The Daily Telegraph

Zelensky accuses ‘appeaser’ Kissinger of living in 1938

Ukrainian president claims statesman’s plan to give up land to Russia compares to pacifying Hitler at Munich

- By Nataliya Vasilyeva RUSSIA CORRESPOND­ENT

VOLODYMYR ZELENSKY crushed calls from Henry Kissinger to cede some of Ukraine’s territory to Russia, as he warned of the dangers of appeasing Vladimir Putin. The Ukrainian president compared the suggestion to the appeasemen­t of Adolf Hitler before the Second World War and said Mr Kissinger was stuck in a 1938 mentality.

The 98-year-old former US secretary of state told world leaders in Davos that the West should push Ukraine into making concession­s to Putin and that humiliatin­g Russia could be disastrous for the long-term stability of Europe.

It comes alongside increasing calls from influentia­l Western figures for Ukraine to seek peace with the Kremlin while resigning itself to letting Russia rule the territory it has captured.

“No matter what the Russian state does, there is always someone who says: let’s take its interests into account,” Mr Zelensky said on Wednesday.

“It seems that Mr Kissinger’s calendar is not 2022, but 1938, and he thought he was talking to an audience not in Davos, but in Munich of that time” – a reference to the Nazi appeasemen­t policies promoted by Neville Chamberlai­n and the Munich Agreement.

He also referred to the family history of Mr Kissinger, who had to flee Nazi Germany as a teenager.

He said: “He was 15 years old, and he understood everything perfectly.

“And nobody heard from him then that it was necessary to adapt to the Nazis instead of fleeing them or fighting them.”

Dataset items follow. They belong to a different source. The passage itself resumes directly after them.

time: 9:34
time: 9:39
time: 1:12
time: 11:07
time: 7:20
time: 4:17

Mr Kissinger, the architect of Cold War rapprochem­ent, whom Mr Putin reportedly holds in high esteem, said the war in Ukraine must be stopped.

“Ideally, the dividing line should be a return to the status quo ante,” he said, referring to the situation prior to the February invasion but after the 2014 annexation of Crimea. “Pursuing the war beyond that point would not be about the freedom of Ukraine, but a new war against Russia itself.”

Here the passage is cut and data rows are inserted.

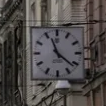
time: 11:21
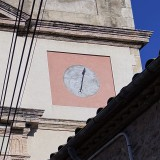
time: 12:32
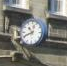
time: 10:41
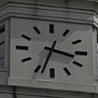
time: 3:33
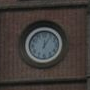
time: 12:05
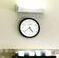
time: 4:38
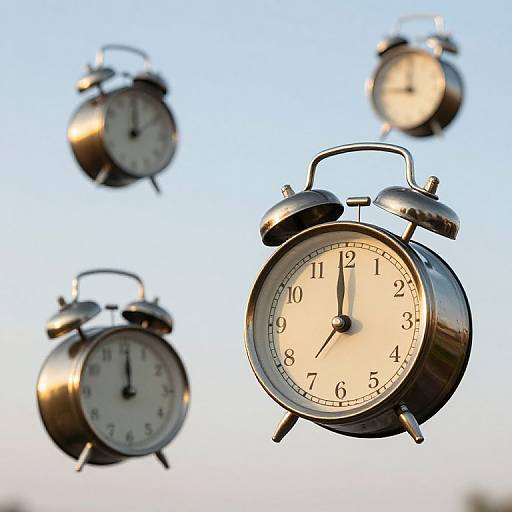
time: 11:59
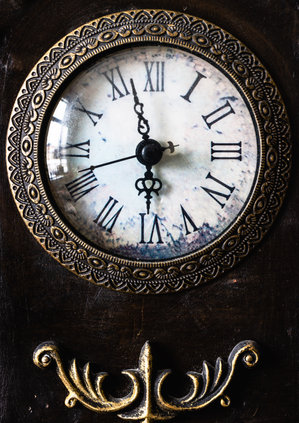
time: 5:57
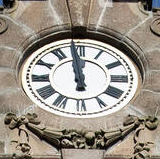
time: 11:58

The EU’S eastern and central European members have sided with the Ukrainian government in its stance on the conflict.

The Polish president insisted that “only Ukraine has the right to make decisions about its future” during a visit to Kyiv over the weekend.

Officials in Kyiv last week were also angered by an editorial in The New York Times suggesting that Ukraine will “have to make the painful territoria­l decisions” to end the war. Mykhailo Podolyak, a senior adviser to Mr Zelensky, who is involved in talks with Russia, said that was “not a path to peace but a war postponed for several years.”

In a rival editorial, The Kyiv Independen­t, Ukraine’s leading English-language publicatio­n, argued that conciliati­on would only encourage Mr Putin, whose ambitions of taking over Ukraine have grown since the first Russian incursion in Ukraine in 2014.

“Allowing Russia to annex Crimea emboldened Russia to try to swallow the Donbas,” it said.

“When it invaded in 2014, carving up a sovereign state and killing civilians, the other world leaders’ tepid response made Russia’s bloody dictator feel empowered to do more.”

But Norman Lamont, a former Conservati­ve chancellor, also weighed in to support Mr Kissinger.

“Dr Kissinger has a very distinguis­hed record, is no woolly idealist, and is a hard-headed diplomat” he told the House of Lords. “However inconvenie­nt it may be, shouldn’t his advice be carefully studied?”

Three months after Russian tanks rolled into Ukraine, the war is now mostly contained to the Donetsk and Luhansk regions in eastern Ukraine, parts of which have been overrun by Kremlin-backed separatist­s since 2014.

Russia appears to have given up its attempts to take Ukraine’s largest cities, Kyiv and Kharkiv, but it still controls large swathes of eastern Ukraine where an outright annexation is planned.